The present analysis suggested that subcarinal lymph node resection was not associated with OS or RFS. It could also be concluded that number of resected lymph node stations was not associated with OS or RFS. However, the number of resected lymph nodes in the multivariate analysis was a statistically significant prognostic factor for OS and RFS., while the resection of subcarinal lymph nodes and the resected lymph node stations were not statistically significant. These results indicated that for stage IB NSCLC, the number of dissected lymph nodes may be more meaningful in terms of improving prognosis than resection of the subcarinal lymph nodes and number of lymph node stations. Previous studies on NSCLC have suggested that this view remains controversial and needs to be confirmed by more studies in the future (30-32). If this conclusion is established, it will challenge the current principle of LND in lung cancer.
The current study had limitations. Firstly, this was a single-center retrospective study and multi-center prospective studies are needed to confirm the present conclusions. Secondly, this study enrolled 597 patients; this relatively small sample size could lead to bias. Due to the small sample size, no further subgroup analysis was performed for different pathological subtypes of NSCLC. Finally, the enrolled population of this study included only patients with postoperative pathologically confirmed stage IB; it is difficult to obtain the accurate pathological staging of patients before surgery. Therefore, the conclusions of this study have limitations in their future clinical application.
For stage IB NSCLC, there was no statistically significant association between resection of the subcarinal lymph node and patient survival. Subcarinal lymph node resection in surgery of stage IB NSCLC may be considered optional.
Acknowledgements
Not applicable.
Funding
Funding: The present study was supported by Scientific Research improvement program of Beijing Chest Hospital (grant no. Kj2021cx009).
Availability of data and materials
The datasets used and/or analyzed during the current study are available from the corresponding author on reasonable request.
Authors' contributions
FW, YH and XY wrote the manuscript. YH, SL, LZ and FW participated in design of the study. FW, XY and LZ were involved in acquisition of data. FW, SL and XY participated in analysis and interpretation of data. FW and SL confirm the authenticity of all the raw data. All authors have read and approved the final manuscript.

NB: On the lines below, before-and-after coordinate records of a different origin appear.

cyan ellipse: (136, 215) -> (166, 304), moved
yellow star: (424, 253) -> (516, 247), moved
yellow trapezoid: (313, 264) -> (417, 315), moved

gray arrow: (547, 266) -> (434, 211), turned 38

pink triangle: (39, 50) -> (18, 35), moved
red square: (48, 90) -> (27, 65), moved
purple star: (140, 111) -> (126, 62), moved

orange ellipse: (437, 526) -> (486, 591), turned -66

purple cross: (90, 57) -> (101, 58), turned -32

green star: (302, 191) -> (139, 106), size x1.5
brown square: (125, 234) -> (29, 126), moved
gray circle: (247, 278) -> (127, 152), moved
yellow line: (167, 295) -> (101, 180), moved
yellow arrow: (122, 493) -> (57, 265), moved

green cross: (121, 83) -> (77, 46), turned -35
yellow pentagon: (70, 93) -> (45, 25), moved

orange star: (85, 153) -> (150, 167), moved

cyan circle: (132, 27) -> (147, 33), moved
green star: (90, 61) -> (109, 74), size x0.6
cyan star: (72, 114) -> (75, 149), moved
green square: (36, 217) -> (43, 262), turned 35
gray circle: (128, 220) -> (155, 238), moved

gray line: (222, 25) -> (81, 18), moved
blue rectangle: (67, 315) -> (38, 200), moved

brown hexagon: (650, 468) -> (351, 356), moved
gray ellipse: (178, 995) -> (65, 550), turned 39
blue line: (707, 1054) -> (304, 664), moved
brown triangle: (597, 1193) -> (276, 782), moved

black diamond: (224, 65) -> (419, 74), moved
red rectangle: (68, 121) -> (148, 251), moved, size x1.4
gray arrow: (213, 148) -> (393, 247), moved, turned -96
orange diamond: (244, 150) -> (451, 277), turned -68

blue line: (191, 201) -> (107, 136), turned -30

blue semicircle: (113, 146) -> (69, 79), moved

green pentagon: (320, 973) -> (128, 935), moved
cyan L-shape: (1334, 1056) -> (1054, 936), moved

Ethics approval and consent to participate
The studies involving human participants were reviewed and approved (approval no B2018-011) by Ethics Committee of Sun Yat-Sen University Cancer Center (Guangzhou, P.R. China and Beijing Chest Hospital Institutional Review Board (Beijing, P.R. China). The participants provided written informed consent to participate in this study.
Patient consent for publication
Not applicable.
Competing interests
The authors declare that they have no competing interests.